A possible reason for the ambiguity of usage of the power calculation is that the minimal clinically significant effect size may not have been previously addressed and perhaps isn’t really known (39). There is no standardized way for it to be determined (40). Strategies for determining the minimal clinically significant effect include looking at the degree of change that led to a change of practice in prior studies, the relationship between continuous variables and their binary consequences, and the associated economic cost-to-benefit ratio. These strategies require wider consultation with clinicians and patients (41). There may be no universal answer to what constitutes clinical significance, and it may differ between cultures and healthcare systems and change with time.

Outcome measures vary from those that are widely familiar to those which may be more niche, derived, or disease specific. These may not be as accessible to a wider readership. There is more reason in these instances for the minimal acceptable clinical difference to be defined. It is arguable that if the minimal acceptable clinical difference for an outcome is unknown, then aside from studies that measure survival, we won’t know if an intervention is beneficial to patients.

In binary outcomes, there are objective ways for quantifying the effect size, i.e. the number needed to treat (NNT) rather than the odds ratio, which is a relative risk reduction. The NNT is an independent means of comparing the effect size of different interventions, even in differing diseases, if an economic comparison is being made, for example. There is no exact equivalent for a continuous variable, but possible measures of absolute effect size are the percentage effect size, which is the effect size divided by the mean of the variable. In the above BP trial example, the percentage effect size would be 10/100, or 10%. An alternative to this is the effect size divided by the standard deviation (rather than the SEM, which is dependent on the number of patients in the trial). When assessing an intervention for a continuous variable among a subset who have a condition, if there is a clear demarcation between the disease subset and the ‘normal population’, then the degree of difference from the mean of the normal population has also been proposed as a basis of measuring clinical significance (42).

The calculation for a non-inferiority study is closely related to the calculations for superiority shown above and explores an alternative rationale for the adoption of a newer treatment. There may be some advantage to a new treatment other than the primary outcome, which has long been regarded as the bottom line, perhaps on cost grounds, convenience, or side effects. The ease of applicability of a new treatment is an important consideration that has gained increasing attention in recent years, addressing the likely implementation of a new intervention and the view that practicality and engagement should be early study considerations (43).

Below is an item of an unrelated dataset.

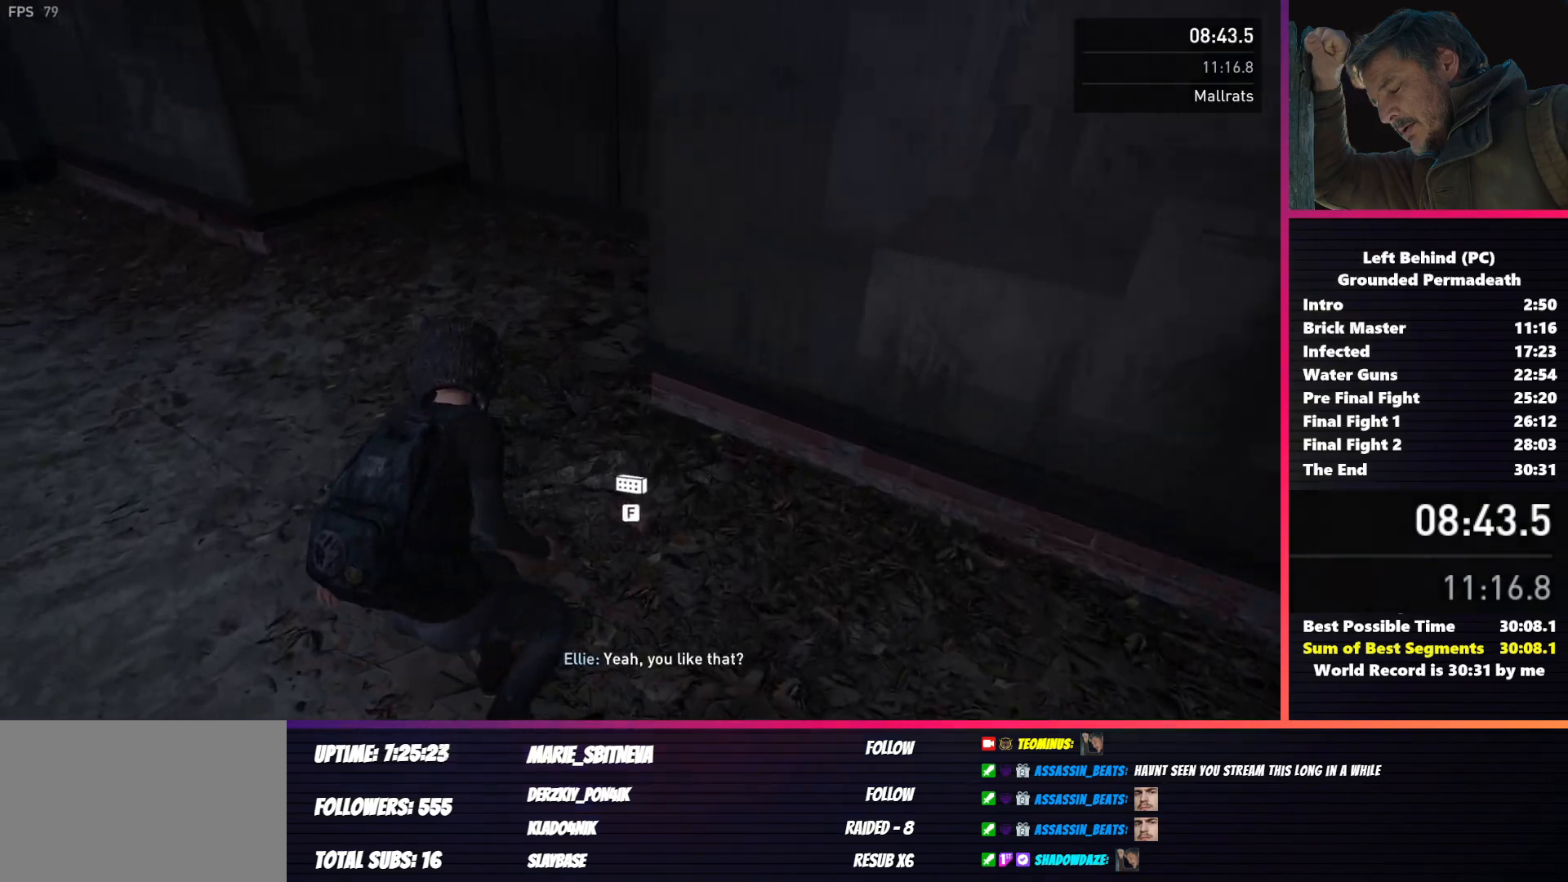
{"keys": ["a", "shift", "w"], "mouse": [], "events": [[33, "f", "up"], [100, "f", "down"], [183, "f", "up"], [267, "f", "down"], [317, "f", "up"], [383, "w", "down"]]}
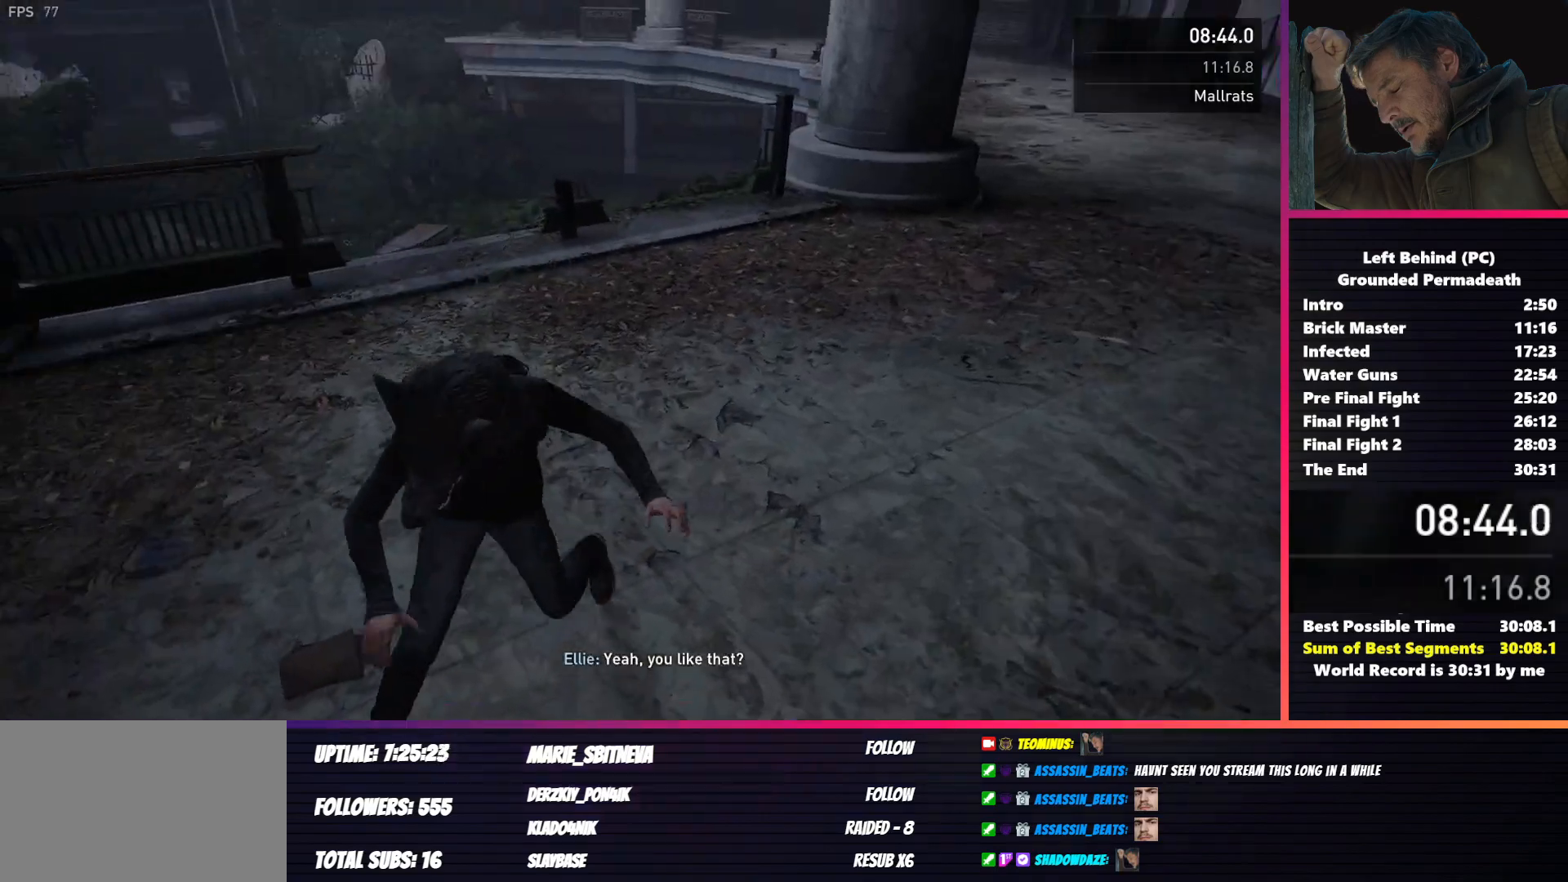
{"keys": ["shift", "w"], "mouse": [], "events": [[67, "a", "up"]]}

It also may have become unethical to employ a placebo as the comparator, and the threshold for patient benefit may have increased, and thereby the proof of superiority has become unattainable. However, the process of proving non-inferiority has lowered the threshold for acceptance of newer treatments when viewed solely on the performance of the primary outcome. Since the inception of randomized trials, there has likely been a gradual reduction in the clinical significance of newer treatments as it is becoming ever harder to find more effective therapies (44).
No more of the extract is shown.